Question: Bonferroni multiple corrections question
0
jevanveen20 wrote:

Hello Biostars!

I have been analyzing some single cell RNA sequencing data, which compares neural transcriptomes from mice treated with either vehicle, or a drug. All the basic stuff is going fine.

When I get my clusters, I find not many super interesting significant drug induced DEGs. If I do GSEA on each cluster, however, things look very interesting, and align with published literature very well. All good so far.

So my problem is this - I use fgsea in R to do my GSEAs, but I am doing the GSEAs on 18 different clusters. That means that my adjusted p values that I get from fgsea are not valid - they need to be corrected to reflect the 18 repeated tests.

If I were to Bonferroni correct those p values, would it be acceptable to take the fgsea output adjusted p values that were already corrected for the number of gene sets tested, and then correct them again? Or is it more appropriate to take the raw p value from fgsea and somehow Bonferroni it for both the number of gene sets tested and also the number of clusters in which I am performing the tests?

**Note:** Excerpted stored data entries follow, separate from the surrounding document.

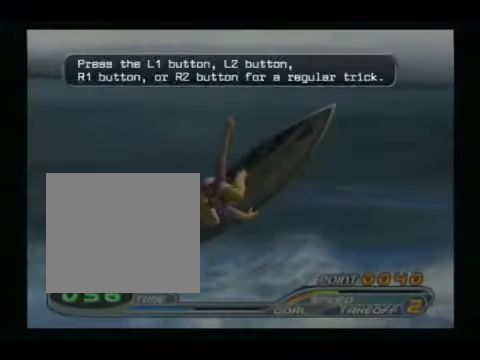
Gameplay with a controller (PlayStation layout); each line is a JSON object with the inputs held at the frame after it. "events" lists button and stick changes between this image and that frame as [ms after this image, input, new state], when the widget could be followed in between. Not read: L3 R3 left_stick right_stick.
{"buttons": ["R1"], "events": [[267, "R1", "down"]]}
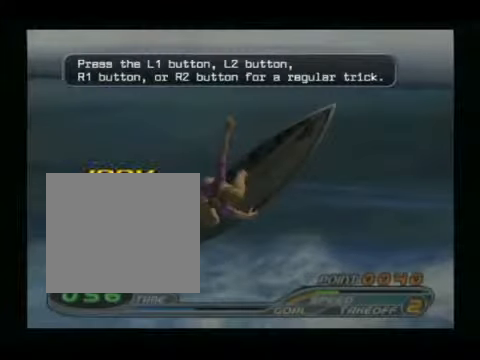
{"buttons": ["R1"], "events": []}
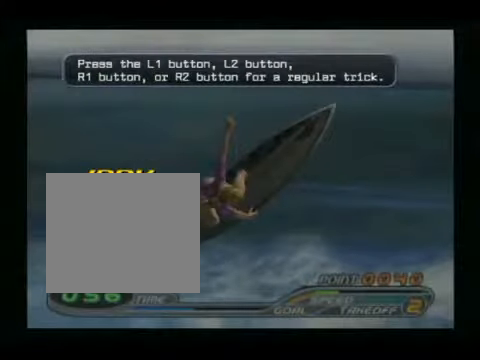
{"buttons": [], "events": [[134, "R1", "up"]]}
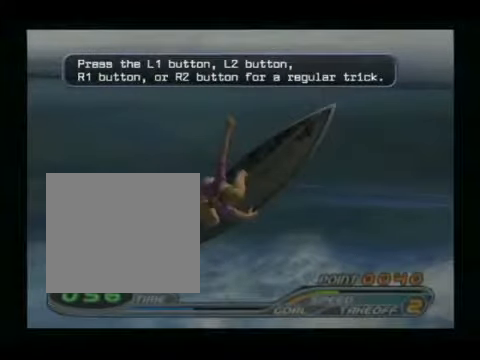
{"buttons": ["L1"], "events": [[67, "L1", "down"], [100, "L2", "down"], [367, "L2", "up"]]}
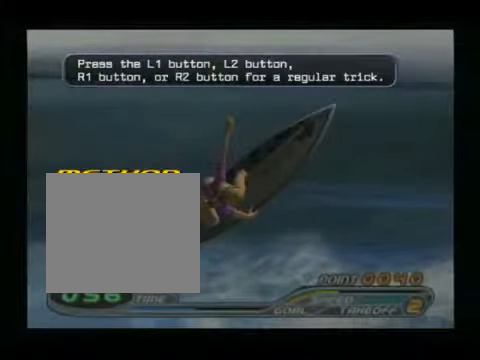
{"buttons": [], "events": [[434, "L1", "up"]]}
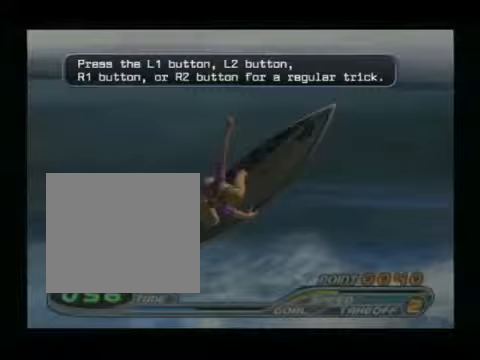
{"buttons": ["R2"], "events": [[401, "R2", "down"]]}
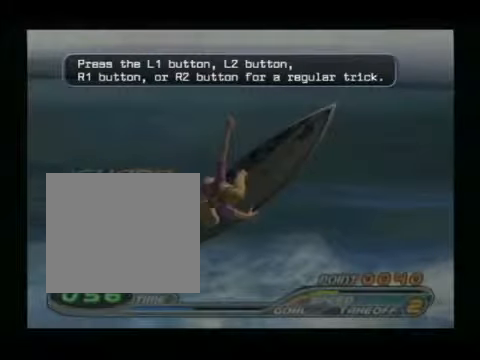
{"buttons": ["R2"], "events": []}
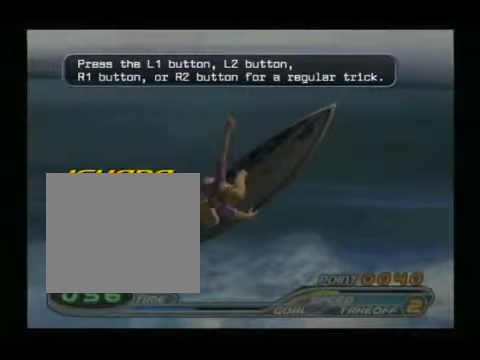
{"buttons": [], "events": [[300, "R2", "up"]]}
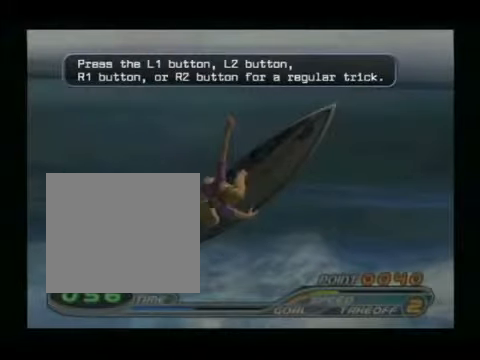
{"buttons": ["L2"], "events": [[267, "L2", "down"]]}
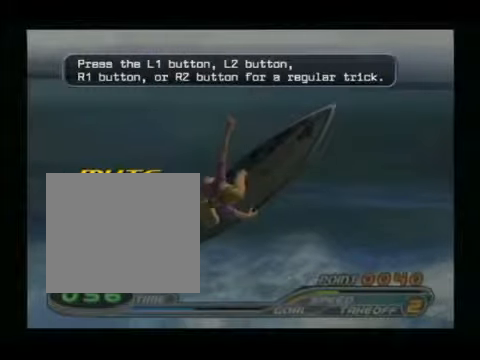
{"buttons": ["L2"], "events": []}
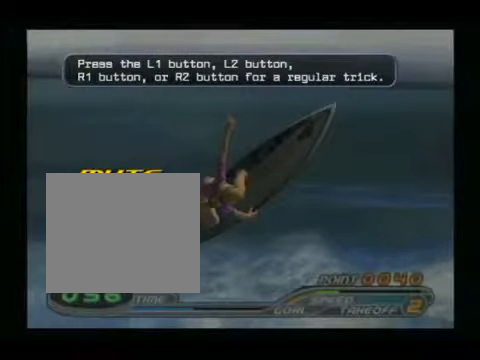
{"buttons": [], "events": [[133, "L2", "up"]]}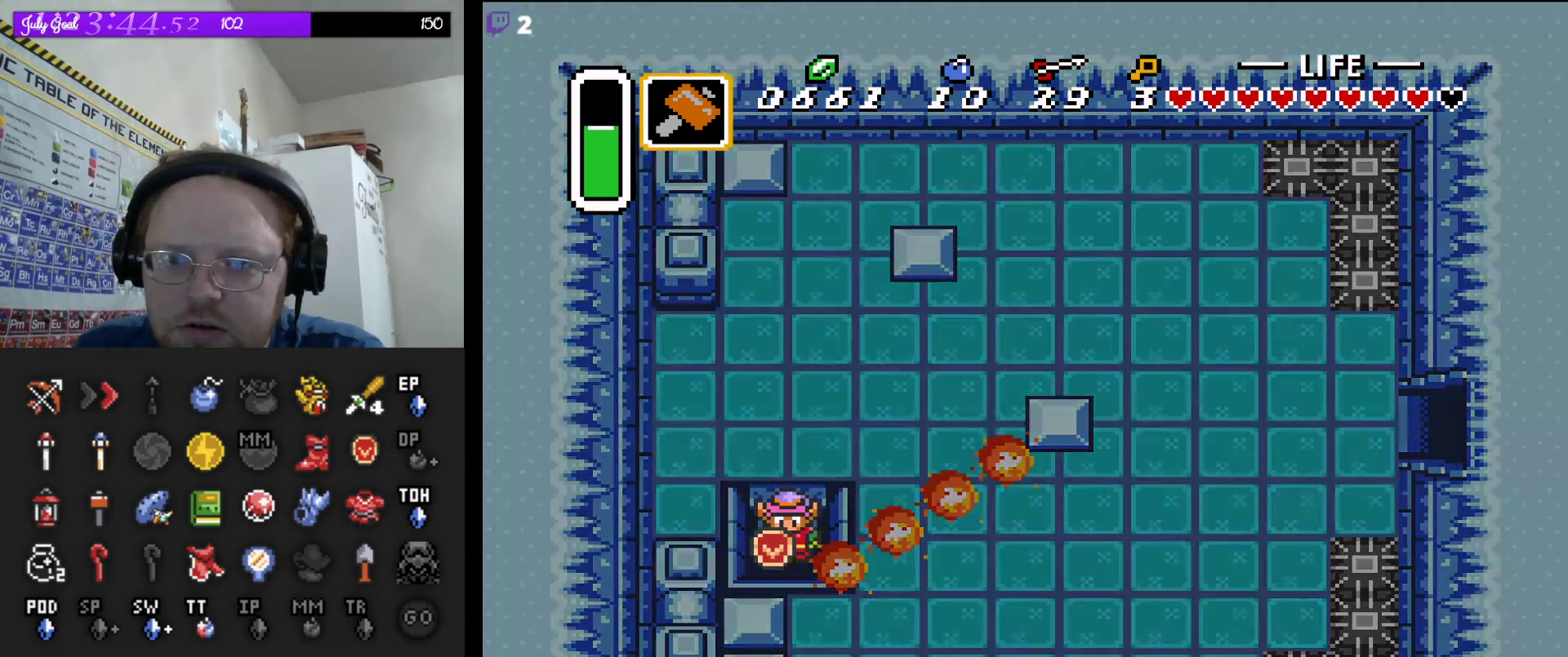
Gameplay with a controller (Nintendo layout); each line is a JSON object with the inputs held at the frame after it. "events" lists button and stick changes between this image and that frame as [ms after this image, input, new state], when the widget could be followed in between. Not read: L3 R3.
{"buttons": ["A"], "events": []}
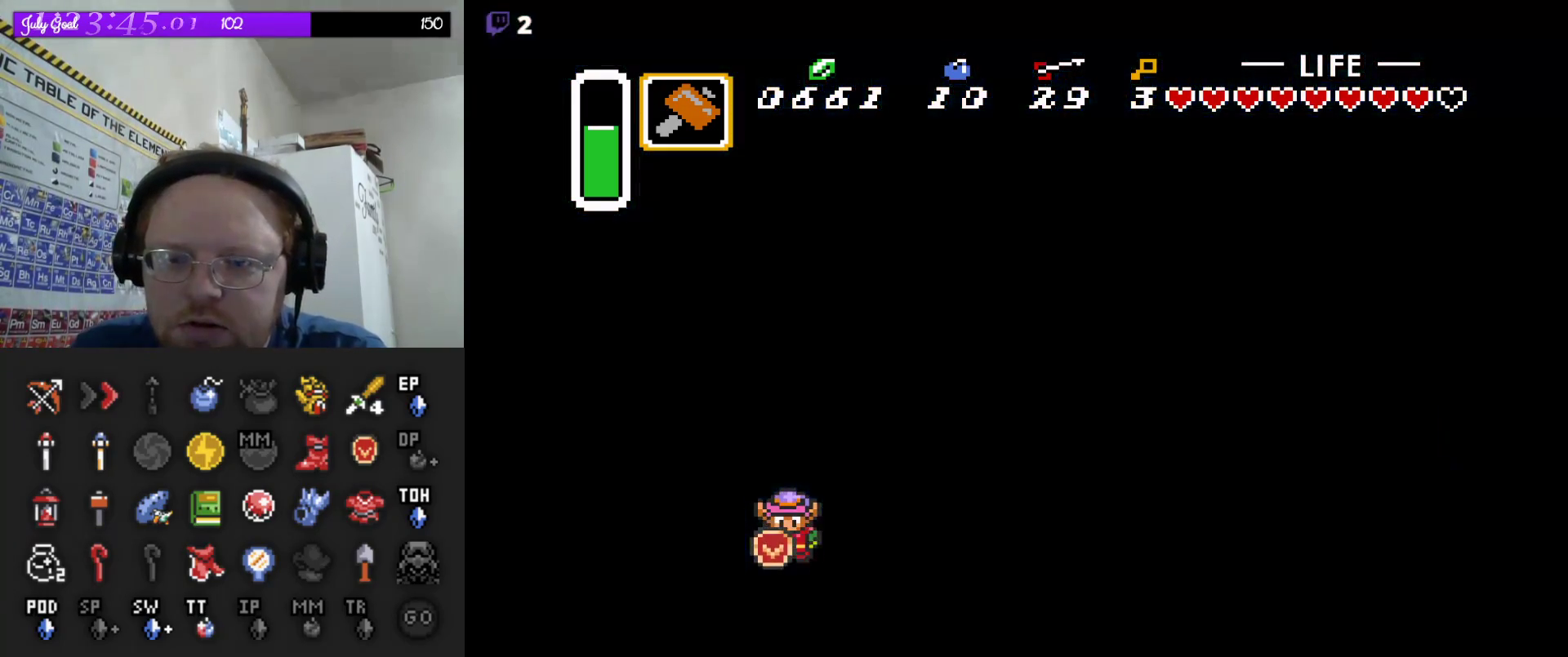
{"buttons": [], "events": [[17, "A", "up"]]}
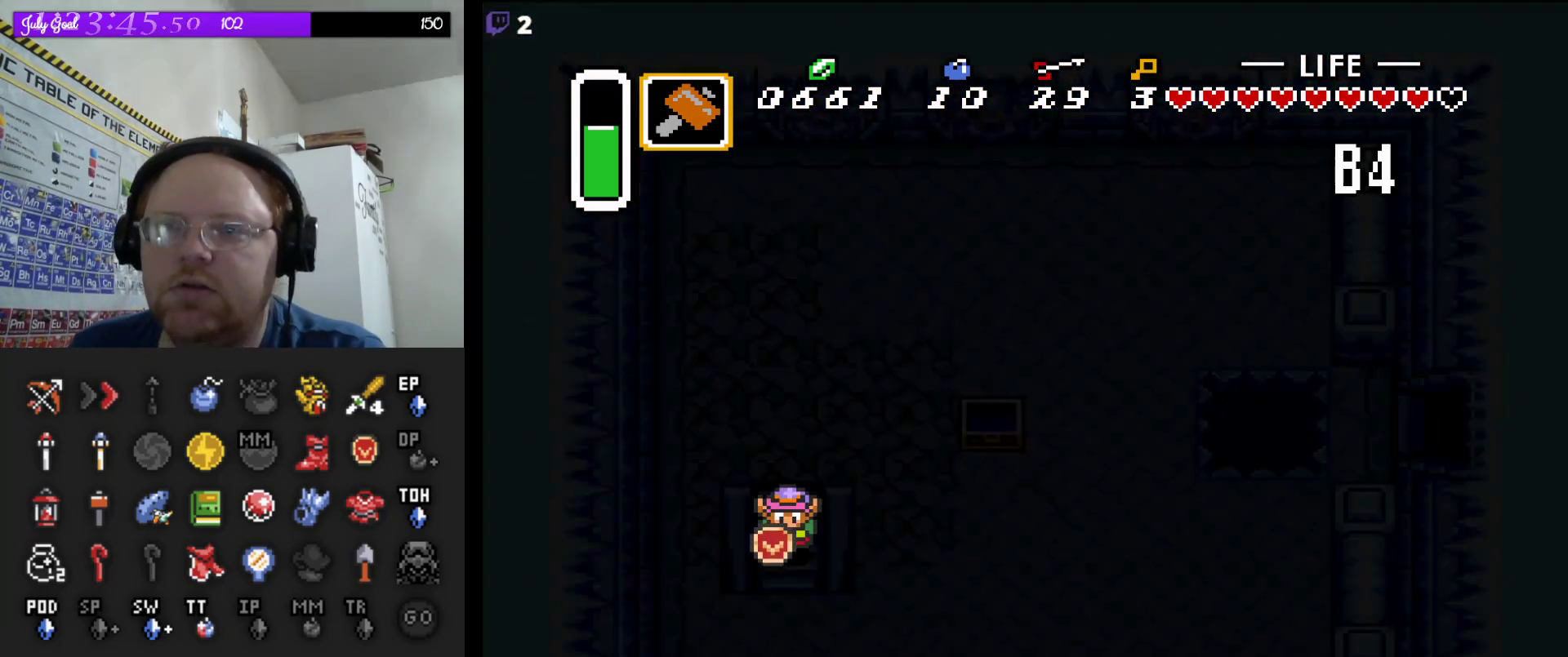
{"buttons": [], "events": []}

modified 4 weeks ago by dsull420 • written 4 weeks ago by jevanveen20
1

Hi jevanveen,

I was thinking to run GSEA on my scRNA-seq data, but I'm still debating what would be the input from evert single cluster? How do you project the complexity of the cluster? Are you using the average gene expression from each cluster? Are you sampling few cells from each cluster?

I'd really appreciate your thoughts on that. Thanks!

1
dsull420 wrote:

You perform Bonferroni correction by dividing p-values by the total number of tests performed.

If you have 18 clusters and 100 gene sets, divide by 1800 (e.g. your p-value threshold would become 0.05/1800 instead of 0.05).

Yes, you can Bonferroni a Bonferroni-adjusted p-value. Using the example above, if GSEA already multiplies by 100 for you, then all you have to do is multiply by 18, which is mathematically equivalent to multiplying the raw p-values by 1800 (or, equivalently, dividing your p-value threshold by 1800).

Note: If you don't see any cluster being significant in any gene set, that doesn't mean an enrichment doesn't exist. Bonferroni is known for low statistical power (you're likely to get false negatives). The family-wise error rate [FWER] (which Bonferroni controls for) merely gives you the probability of making at least one false positive (e.g. Bonferroni assures that the probability of making at least one false positive is <= 0.05, assuming an alpha of 0.05). Even for controlling the FWER, there are more powerful methods that still control FWER, such as the Holm-Bonferroni.